Quella presa dal Governo è a detta di tutti senza esclusione alcuna una decisione delicata, che presenta una serie di aspetti fiscali, commerciali, amministrativi e anche di prospettive imprenditoriali molto difficili da dirimere nell’immediato e che determina il bisogno di fare un punto per chiarire tanto lo stato dell’arte quanto le vie di uscita possibili per un mercato che era stato incentivato a crescere e che ora si trova con le gomme sgonfie.
Usiamo la metafora delle gomme sgonfie per una premessa di metodo: non sono stati eliminati gli incentivi, ne è stata vietata la cedibilità. Gli incentivi rimangono, a beneficio del cliente-contribuente e non più inseribili in circuiti di cessione che permettevano attraverso la pratica dello sconto in fattura diminuivano il peso sul cliente-contribuente e lo spostavano sull’impresa che a sua volta lo poteva trasferire più o meno scontato a terzi, prevalentemente entità bancarie o finanziarie. Quindi tocca oggi alle imprese scegliere se farsi carico o meno del beneficio fiscale e viste le dimensioni medie delle imprese e la capienza fiscale delle stesse la scelta è obbligata: rinunciare allo sconto in fattura e lasciare al contribuente il carico di smaltire nel tempo il credito fiscale accumulato.
Ma i problemi non sono solo per il futuro, sono anche per il presente.
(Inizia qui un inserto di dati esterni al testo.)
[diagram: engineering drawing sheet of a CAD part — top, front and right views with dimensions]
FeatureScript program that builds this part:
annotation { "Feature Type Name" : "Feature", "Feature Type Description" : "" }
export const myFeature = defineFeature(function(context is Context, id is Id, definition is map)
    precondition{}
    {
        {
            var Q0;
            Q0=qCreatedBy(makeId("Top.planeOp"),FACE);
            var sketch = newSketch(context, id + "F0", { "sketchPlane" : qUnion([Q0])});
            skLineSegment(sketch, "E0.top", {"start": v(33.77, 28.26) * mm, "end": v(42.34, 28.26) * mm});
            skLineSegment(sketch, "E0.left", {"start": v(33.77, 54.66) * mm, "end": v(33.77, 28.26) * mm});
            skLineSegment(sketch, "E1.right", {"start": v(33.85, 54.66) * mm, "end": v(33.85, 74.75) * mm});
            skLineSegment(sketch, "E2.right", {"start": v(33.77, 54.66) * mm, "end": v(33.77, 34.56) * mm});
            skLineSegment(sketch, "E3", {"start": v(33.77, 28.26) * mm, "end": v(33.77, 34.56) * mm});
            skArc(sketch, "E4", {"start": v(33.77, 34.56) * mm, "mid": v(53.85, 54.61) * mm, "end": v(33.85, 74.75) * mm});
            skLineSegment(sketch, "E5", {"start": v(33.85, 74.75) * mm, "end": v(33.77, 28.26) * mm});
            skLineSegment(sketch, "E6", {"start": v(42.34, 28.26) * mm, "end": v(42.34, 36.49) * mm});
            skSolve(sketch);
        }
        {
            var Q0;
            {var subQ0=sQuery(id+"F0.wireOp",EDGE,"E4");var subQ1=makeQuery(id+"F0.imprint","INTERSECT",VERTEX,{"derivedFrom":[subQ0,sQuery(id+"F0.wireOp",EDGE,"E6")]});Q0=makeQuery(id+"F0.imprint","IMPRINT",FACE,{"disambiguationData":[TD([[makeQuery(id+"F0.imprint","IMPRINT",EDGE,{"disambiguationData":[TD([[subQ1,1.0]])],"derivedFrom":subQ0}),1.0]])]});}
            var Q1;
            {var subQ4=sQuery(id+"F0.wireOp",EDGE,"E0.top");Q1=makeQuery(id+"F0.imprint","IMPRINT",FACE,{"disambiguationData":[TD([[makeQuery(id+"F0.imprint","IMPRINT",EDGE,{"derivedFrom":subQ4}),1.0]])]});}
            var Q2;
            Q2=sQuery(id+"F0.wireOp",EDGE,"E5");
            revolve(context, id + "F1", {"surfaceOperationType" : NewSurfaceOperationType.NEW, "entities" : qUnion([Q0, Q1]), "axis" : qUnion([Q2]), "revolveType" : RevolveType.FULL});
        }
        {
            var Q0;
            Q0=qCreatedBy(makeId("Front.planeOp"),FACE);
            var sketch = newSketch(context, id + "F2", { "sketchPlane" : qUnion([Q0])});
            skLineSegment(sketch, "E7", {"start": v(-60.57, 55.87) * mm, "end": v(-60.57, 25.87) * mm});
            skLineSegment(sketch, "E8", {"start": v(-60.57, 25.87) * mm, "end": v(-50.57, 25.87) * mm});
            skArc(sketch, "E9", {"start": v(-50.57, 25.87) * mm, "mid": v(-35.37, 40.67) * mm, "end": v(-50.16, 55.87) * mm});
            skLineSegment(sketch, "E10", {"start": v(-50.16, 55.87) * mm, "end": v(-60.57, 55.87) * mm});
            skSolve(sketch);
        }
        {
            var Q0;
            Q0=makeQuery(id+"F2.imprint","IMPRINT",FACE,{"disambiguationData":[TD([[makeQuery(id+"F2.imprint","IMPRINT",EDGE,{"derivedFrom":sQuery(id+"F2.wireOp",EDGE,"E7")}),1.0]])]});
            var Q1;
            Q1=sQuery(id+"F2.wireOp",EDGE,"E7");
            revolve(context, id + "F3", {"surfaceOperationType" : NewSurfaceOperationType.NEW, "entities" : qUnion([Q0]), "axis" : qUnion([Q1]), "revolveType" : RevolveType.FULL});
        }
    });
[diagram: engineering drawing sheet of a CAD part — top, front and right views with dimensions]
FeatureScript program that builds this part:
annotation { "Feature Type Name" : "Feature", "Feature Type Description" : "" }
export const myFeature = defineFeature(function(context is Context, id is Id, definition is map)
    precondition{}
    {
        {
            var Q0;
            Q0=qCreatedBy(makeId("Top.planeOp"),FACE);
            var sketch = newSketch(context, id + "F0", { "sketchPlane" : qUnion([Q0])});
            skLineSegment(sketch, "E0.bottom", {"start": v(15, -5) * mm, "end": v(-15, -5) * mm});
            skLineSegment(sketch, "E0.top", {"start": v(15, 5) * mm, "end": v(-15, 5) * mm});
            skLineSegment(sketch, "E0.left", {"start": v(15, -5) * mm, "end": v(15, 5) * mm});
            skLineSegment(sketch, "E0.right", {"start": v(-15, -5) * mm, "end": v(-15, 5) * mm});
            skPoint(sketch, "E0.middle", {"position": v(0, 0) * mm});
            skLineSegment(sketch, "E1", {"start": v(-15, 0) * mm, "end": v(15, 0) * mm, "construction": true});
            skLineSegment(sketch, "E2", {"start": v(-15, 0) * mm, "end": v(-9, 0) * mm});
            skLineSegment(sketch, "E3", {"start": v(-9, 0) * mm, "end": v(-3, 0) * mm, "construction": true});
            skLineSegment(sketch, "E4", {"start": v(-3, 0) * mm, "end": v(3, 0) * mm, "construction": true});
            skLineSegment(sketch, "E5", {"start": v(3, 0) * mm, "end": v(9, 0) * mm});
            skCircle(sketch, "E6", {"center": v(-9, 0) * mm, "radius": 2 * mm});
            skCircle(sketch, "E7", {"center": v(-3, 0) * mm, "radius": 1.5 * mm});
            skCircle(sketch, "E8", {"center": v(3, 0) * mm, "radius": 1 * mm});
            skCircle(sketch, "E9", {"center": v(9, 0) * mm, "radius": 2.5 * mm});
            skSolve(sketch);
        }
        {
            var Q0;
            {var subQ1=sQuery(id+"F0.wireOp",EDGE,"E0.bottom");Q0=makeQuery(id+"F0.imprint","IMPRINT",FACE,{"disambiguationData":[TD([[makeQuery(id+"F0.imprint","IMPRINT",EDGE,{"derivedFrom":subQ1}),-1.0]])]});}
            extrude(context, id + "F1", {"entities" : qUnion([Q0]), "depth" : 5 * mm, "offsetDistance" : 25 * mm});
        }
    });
Abbiamo chiesto a due soggetti importanti per la loro rappresentatività, Confartigianato Impianti e CNA Impianti di esprimere una loro valutazione riguardo a tre punti chiave determinanti ai fini di una valutazione della situazione e dell’individuazione di possibili mitigamenti dell’impatto di questa decisione, dalla quale non sono possibili marce indietro a quanto risulta nel momento in cui scriviamo.
I tre focus sui quali abbiamo concentrato l’attenzione sono:
1.la questione crediti incagliati che gravano in condizioni di inesigibilità su molte piccole aziende che sono rimaste sovraccaricate e oggi non hanno la possibilità di utilizzare positivamente le loro posizioni creditorie a diminuzione di quelle debitorie per incapienza;
2. il carico di magazzino che le aziende si erano procurate per far fronte a un 2023 in cui continuare a utilizzare lo sconto in fattura come elemento di attrazione per investimenti da parte del pubblico;
3. gli effetti di rallentamento che la decisione presa imporranno al trend di riqualificazione energetica, edilizia e immobiliare che lo sconto in fattura aveva positivamente incentivato.
Ne parliamo con Dario Dalla Costa, Presidente di Confartigianato Federazione Nazionale Impianti e Paolo Pagliarani, Presidente Coordinatore CNA Installazione Impianti, che abbiamo sentito proprio fissando queste tre aree di approfondimento.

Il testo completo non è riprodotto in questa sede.